My grandfather was sick…he wasn’t well during my wedding. Less than a year later, he died. I was so sick that I wasn’t able to see him much during that time. I got my book published the summer of 2001, so I was wrapped up in that excitement, even as I was still struggling with my health. And I’d been out of work for over 9 months, and my company finally told me they couldn’t continue to hold my job open. They said they would try to find another position for me when I was ready to return, but I was too angry with them, so I quit. I also wasn’t sure I’d ever be able to work full-time again, because my recovery was so slow. So I started a new book. Again, it kept me alert and sane, grounded in my life even as I lived in my book and with my characters. As I was making my way through my illness, with my writing, with my new world of not supporting myself and relying on my husband for everything, 9/11 happened.

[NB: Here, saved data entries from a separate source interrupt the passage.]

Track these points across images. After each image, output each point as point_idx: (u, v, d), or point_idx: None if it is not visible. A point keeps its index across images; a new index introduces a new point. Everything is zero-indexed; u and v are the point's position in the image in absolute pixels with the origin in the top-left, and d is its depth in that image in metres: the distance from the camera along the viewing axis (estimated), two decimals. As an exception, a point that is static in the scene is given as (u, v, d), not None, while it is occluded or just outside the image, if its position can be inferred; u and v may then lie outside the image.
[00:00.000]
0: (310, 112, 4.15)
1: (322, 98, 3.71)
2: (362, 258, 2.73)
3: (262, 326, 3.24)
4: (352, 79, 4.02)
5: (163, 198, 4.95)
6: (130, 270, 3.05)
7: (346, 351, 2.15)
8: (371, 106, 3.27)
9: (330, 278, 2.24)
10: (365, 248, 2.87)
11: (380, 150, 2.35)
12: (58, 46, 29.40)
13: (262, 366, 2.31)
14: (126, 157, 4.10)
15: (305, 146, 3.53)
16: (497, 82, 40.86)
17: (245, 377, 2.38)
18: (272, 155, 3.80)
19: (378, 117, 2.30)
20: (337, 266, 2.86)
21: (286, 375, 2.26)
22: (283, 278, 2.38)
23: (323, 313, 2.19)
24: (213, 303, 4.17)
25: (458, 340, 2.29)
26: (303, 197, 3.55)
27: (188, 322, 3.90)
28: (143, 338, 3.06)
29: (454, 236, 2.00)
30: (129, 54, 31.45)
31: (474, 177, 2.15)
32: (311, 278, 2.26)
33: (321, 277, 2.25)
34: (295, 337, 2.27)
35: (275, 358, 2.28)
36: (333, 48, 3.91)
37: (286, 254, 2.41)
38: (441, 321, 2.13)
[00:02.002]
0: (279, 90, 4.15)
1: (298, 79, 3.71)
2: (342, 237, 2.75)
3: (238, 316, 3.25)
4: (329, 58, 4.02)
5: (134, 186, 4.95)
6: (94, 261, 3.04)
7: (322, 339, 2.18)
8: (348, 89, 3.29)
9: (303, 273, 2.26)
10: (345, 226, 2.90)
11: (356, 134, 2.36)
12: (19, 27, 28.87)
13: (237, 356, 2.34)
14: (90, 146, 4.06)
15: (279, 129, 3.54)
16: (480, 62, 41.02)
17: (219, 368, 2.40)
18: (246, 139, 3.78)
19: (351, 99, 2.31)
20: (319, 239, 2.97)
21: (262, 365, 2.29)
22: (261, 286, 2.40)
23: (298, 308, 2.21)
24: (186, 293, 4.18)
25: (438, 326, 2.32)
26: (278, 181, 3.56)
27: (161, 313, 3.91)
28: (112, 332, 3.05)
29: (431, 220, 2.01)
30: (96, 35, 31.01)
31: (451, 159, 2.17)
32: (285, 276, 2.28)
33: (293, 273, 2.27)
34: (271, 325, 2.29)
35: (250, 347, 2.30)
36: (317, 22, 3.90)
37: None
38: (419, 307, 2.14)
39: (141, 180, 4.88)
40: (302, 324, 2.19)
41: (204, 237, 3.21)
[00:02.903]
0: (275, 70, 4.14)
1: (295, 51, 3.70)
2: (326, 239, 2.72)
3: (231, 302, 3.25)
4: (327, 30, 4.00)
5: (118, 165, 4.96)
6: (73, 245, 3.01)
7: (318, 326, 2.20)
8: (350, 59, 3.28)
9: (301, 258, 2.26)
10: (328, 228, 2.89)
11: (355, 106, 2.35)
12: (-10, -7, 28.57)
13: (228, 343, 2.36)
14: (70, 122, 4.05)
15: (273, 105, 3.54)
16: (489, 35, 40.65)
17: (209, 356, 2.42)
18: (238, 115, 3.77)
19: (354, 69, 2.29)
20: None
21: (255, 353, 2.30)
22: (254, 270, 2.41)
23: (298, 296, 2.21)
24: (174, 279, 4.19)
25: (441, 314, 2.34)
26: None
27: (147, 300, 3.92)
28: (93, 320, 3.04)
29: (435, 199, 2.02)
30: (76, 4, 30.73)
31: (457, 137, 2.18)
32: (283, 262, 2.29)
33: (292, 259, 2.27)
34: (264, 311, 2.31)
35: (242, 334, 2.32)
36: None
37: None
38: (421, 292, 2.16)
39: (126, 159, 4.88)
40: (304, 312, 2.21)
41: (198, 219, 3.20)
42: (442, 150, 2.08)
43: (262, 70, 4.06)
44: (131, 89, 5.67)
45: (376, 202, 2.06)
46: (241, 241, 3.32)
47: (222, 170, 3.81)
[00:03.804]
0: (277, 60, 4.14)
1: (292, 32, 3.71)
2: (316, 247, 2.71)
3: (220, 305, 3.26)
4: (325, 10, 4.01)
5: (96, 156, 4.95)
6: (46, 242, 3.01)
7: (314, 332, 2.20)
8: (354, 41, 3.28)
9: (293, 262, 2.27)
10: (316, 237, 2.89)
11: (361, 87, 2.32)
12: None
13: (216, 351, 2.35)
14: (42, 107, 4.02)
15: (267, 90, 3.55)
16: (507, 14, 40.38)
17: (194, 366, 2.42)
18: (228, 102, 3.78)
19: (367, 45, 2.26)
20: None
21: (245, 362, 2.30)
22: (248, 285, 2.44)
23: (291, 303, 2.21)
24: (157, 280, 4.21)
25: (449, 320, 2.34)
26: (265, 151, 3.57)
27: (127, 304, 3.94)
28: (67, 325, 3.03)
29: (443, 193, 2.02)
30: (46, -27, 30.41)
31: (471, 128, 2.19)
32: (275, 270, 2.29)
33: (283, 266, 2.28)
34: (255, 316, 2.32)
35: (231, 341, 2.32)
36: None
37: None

For years I struggled with my health, with doctors, with not knowing and anxiety…fear. And through those years I wrote books and published them. A couple of times I published through other publishers, then I decided to open a publishing company of my own. Just as I got sick the second time. It took me much longer to get the publishing company up and running because of my second illness, but I managed to do it. I had help from family, but the majority of the work was my responsibility. I did everything except accounting, and even then I did some of it because I tracked and paid royalties to our authors. And I ran this publishing company–which became a huge part of my life–for ten years. Along with publishing my own books. But the industry changed massively over the last ten years, and small publishers like us were becoming obsolete. Between that and the issues I went through with my Prilosec-fever and subsequent anxiety issues, I finally closed the publishing company this past fall.
I published another book last summer, but I haven’t really written one in a couple of years. Although I feel the urge to write, I haven’t really been able to. And it makes me feel lost and alone, without a purpose. Which makes me sad. Writing has always been the thing I turned to when I felt lost or in pain, alone, fearful, anxious, unhappy. Whether it was poetry or fiction, I always fall back to my writing. This time I am writing on this blog, but it isn’t exactly the same as the creative type writing I’ve done in the past. I miss it terribly, but it’s just outside my reach.